Не тратя время на приветствия, Кириленко перешел прямо к делу: «Центральному Комитету стало известно, что вы уже в течение длительного времени пишете свои мемуары, в которых рассказываете о различных событиях истории нашей партии и государства». Интерпретация Новейшей истории — «дело Центрального Комитета, а не отдельных лиц, тем более пенсионеров. Поэтому Политбюро ЦК требует, чтобы вы прекратили свою работу над мемуарами, а то, что уже надиктовано, немедленно сдали в ЦК».
«Я не могу понять, товарищ Кириленко, — спокойно ответил Хрущев, — чего хотите вы и те, кто вас уполномочил. В мире, в том числе и в нашей стране, мемуары пишет огромное число людей. Это нормально. Мемуары являются не историей, а взглядом каждого человека на прожитую им жизнь».
И, повысив голос, продолжал: «Я считаю ваше требование насилием над личностью советского человека, противоречащим конституции, и отказываюсь подчиняться. Вы можете силой запрятать меня в тюрьму или силой отобрать мои записи. Все это вы можете со мной сегодня сделать, но я категорически протестую».
Кириленко попытался настоять на своем. В ответ Хрущев воскликнул, что с ним поступают, как Николай I с Тарасом Шевченко, которого тот отправил на двадцать пять лет в армию, запретив ему писать и рисовать: «Вы можете у меня отобрать все — пенсию, дачу, квартиру. Все это в ваших силах, и я не удивлюсь, если вы это сделаете. Ничего, я себе пропитание найду. Пойду слесарить, я еще помню, как это делается. А нет, так с котомкой пойду по людям. Мне люди подадут. А вам никто и крошки не подаст. С голоду подохнете».
Пельше напомнил Хрущеву, что решения Политбюро обязательны для всех членов партии и что «враждебные силы» могут использовать его мемуары в своих целях. Хрущев возразил, что никаких «американских шпионов» не пришлось бы опасаться, если бы Политбюро выделило ему стенографистку и машинистку и хранило бы копию мемуаров в ЦК.
Он начал было успокаиваться, но снова разъярился, припомнив еще одно оскорбление: вместо того чтобы помочь ему в работе, «в нарушение конституции, утыкали всю дачу подслушивающими устройствами.

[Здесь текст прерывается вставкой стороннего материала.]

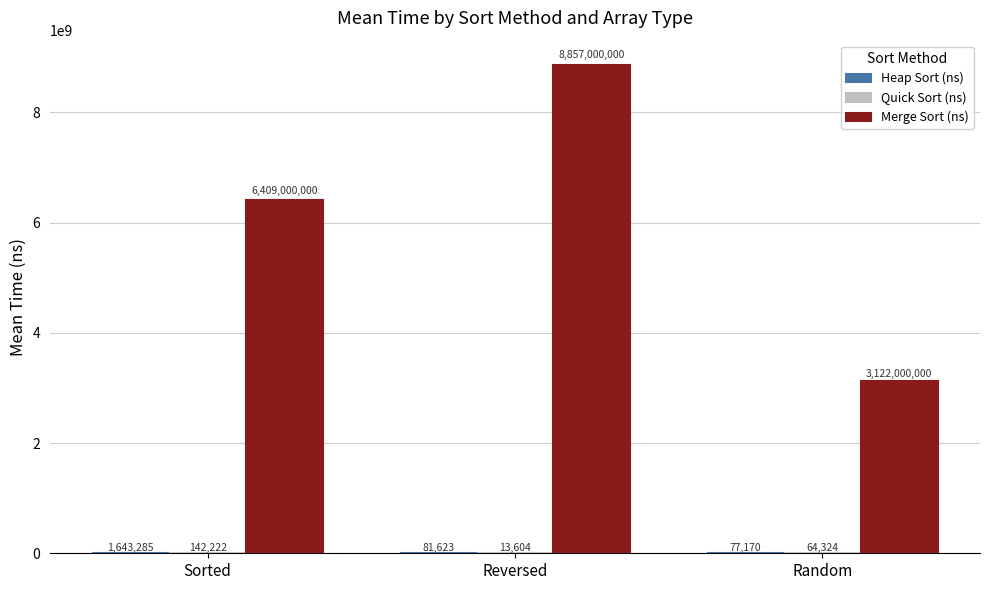

Is it true that Merge Sort (ns) equals 1641990168 at Random?

False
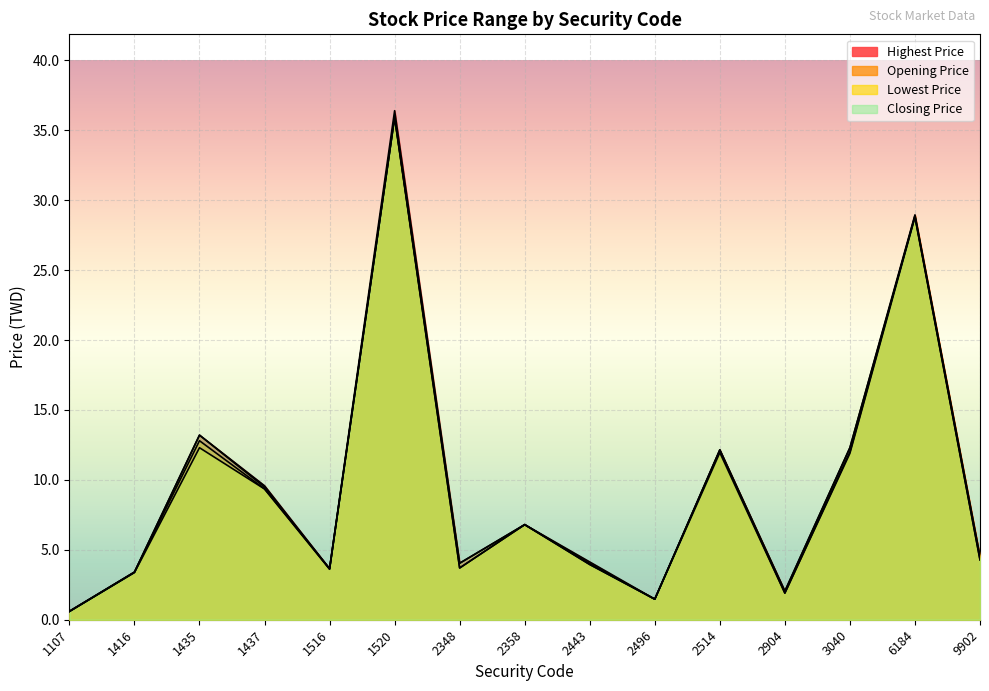

The value of Highest Price at 3040 is 6.0. True or false?

False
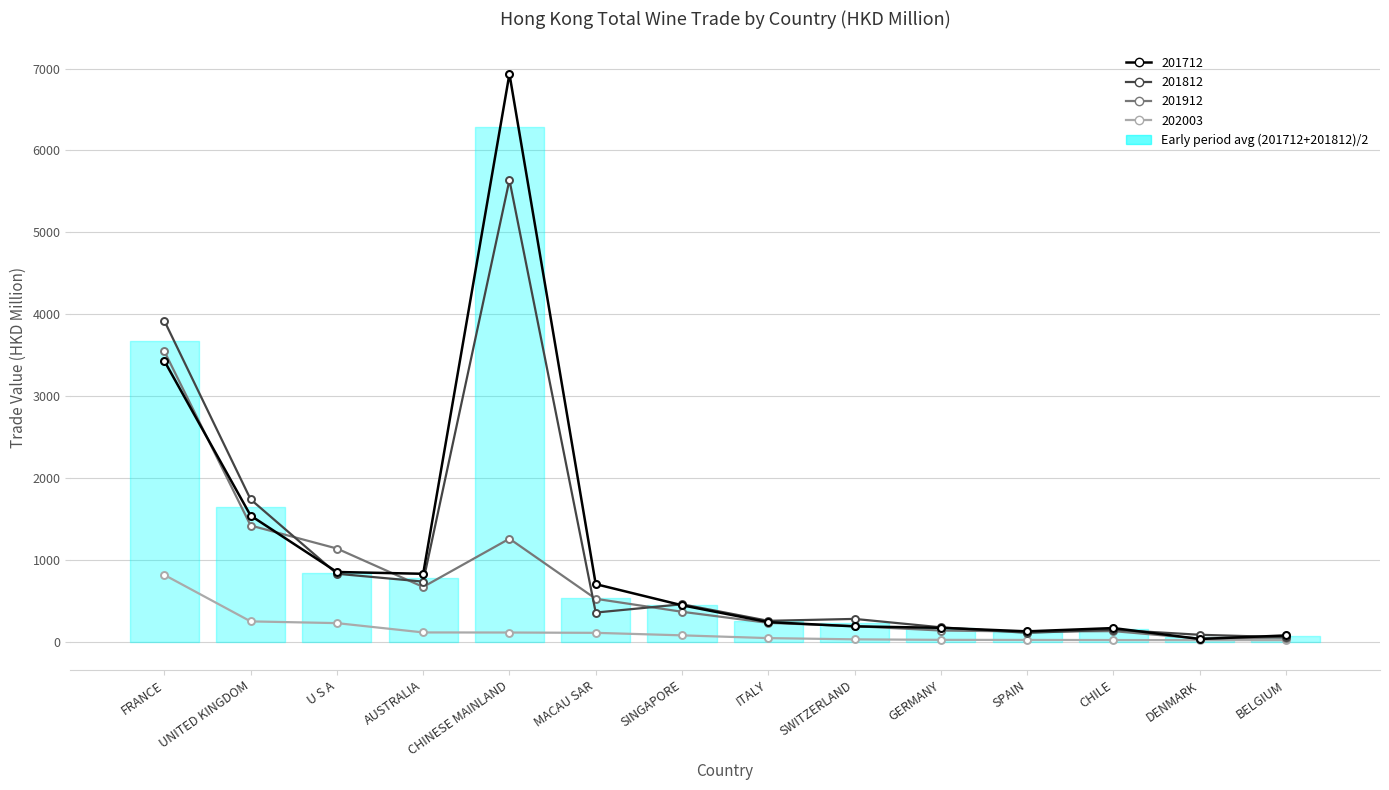

What is the smallest value displayed?

17.3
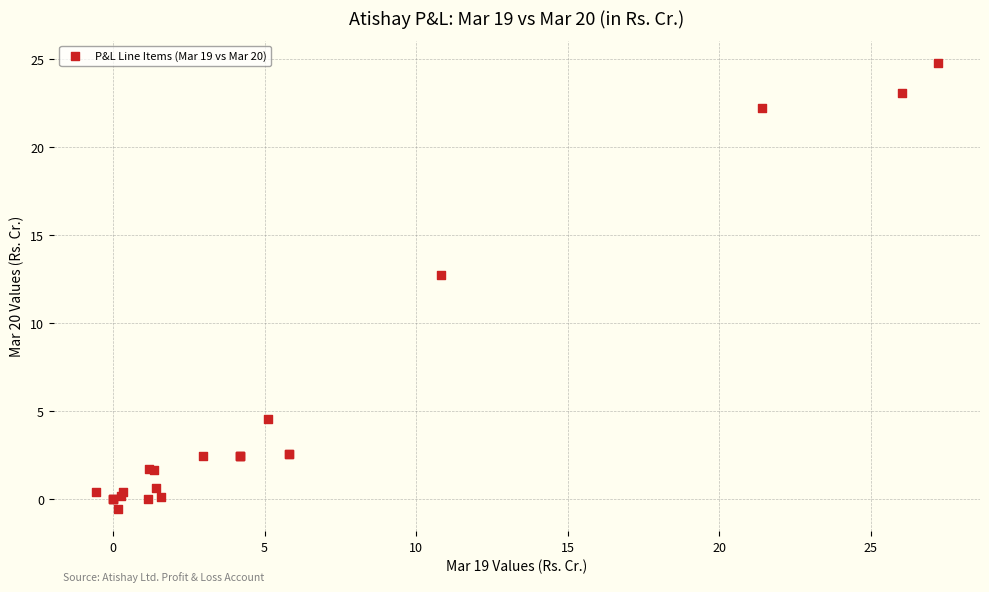

What Y value in the scatter plot is closest to 12?

12.7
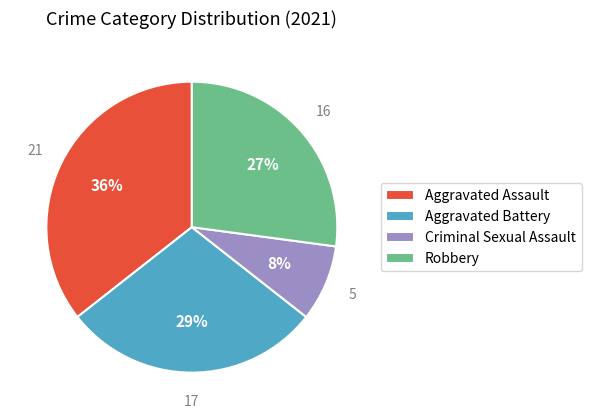

To the nearest percent, what is the average slice percentage?

25%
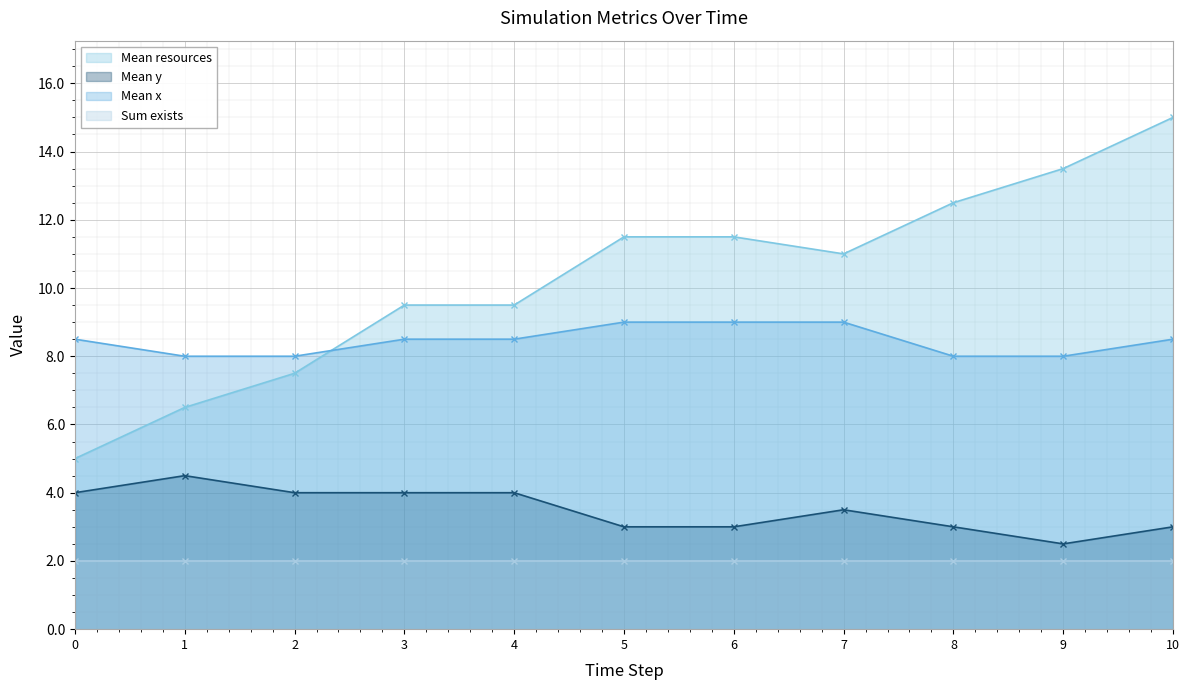

What is the average value of the Mean x series?

8.5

Сортир и тот не забыли. Тратите народные деньги на то, чтобы пердеж подслушивать».
Завершив свою речь более возвышенным образом («Я хочу, чтобы то, что я описываю, послужило на пользу советским людям, нашим советским руководителям и государству. Пусть события, которым я был свидетель, послужат уроком в нашей будущей жизни»), Хрущев поднялся и вышел. Кириленко и прочие были посрамлены — но и для самого Хрущева эта бурная сцена стала тяжелым испытанием40.
«Он был очень взволнован и сразу ушел прогуляться вдоль реки», — вспоминала его жена. Она пошла с ним, но он ни о чем не стал рассказывать41. На следующий день, когда на дачу приехал Сергей, «отец выглядел усталым, лицо его посерело и постарело». Он сидел на опушке леса, грелся на солнце: предупрежденный Ниной Петровной, Сергей не стал расспрашивать его о разговоре в ЦК, но это и не понадобилось — Хрущев начал разговор сам.
«Мерзавцы! — кипел он. — Я сказал им все, что о них думаю. Может быть, хватил лишнего, но ничего — это пойдет им на пользу. А то они думают, что я буду перед ними ползать на брюхе!» На протяжении следующих нескольких месяцев он снова и снова вспоминал об этом разговоре — и почти ничего не диктовал до самого конца 1968 года42.
Едва начав работать над мемуарами, Хрущев беспокоился о судьбе своей рукописи. «Напрасно все это, — не раз говорил он Сергею. — Пустой труд. Все пропадет. Умру я, все заберут и уничтожат или так похоронят, что и следов не останется».
Сергей сделал несколько копий рукописи и хранил их в надежных местах; однако еще до вызова в ЦК отец и сын обсуждали возможность выслать рукопись за границу. Поначалу Хрущев опасался, что, попав за рубеж, мемуары могут быть использованы против СССР: можно добавить, что сам он в свое время за такой же шаг затравил и едва не довел до самоубийства Бориса Пастернака. Но в конце концов он разрешил Сергею переправить рукопись за границу и даже подготовить к публикации за рубежом в случае, если в СССР она будет изъята. Так бывший руководитель Советского государства превратился в диссидента, едва ли не в политического преступника.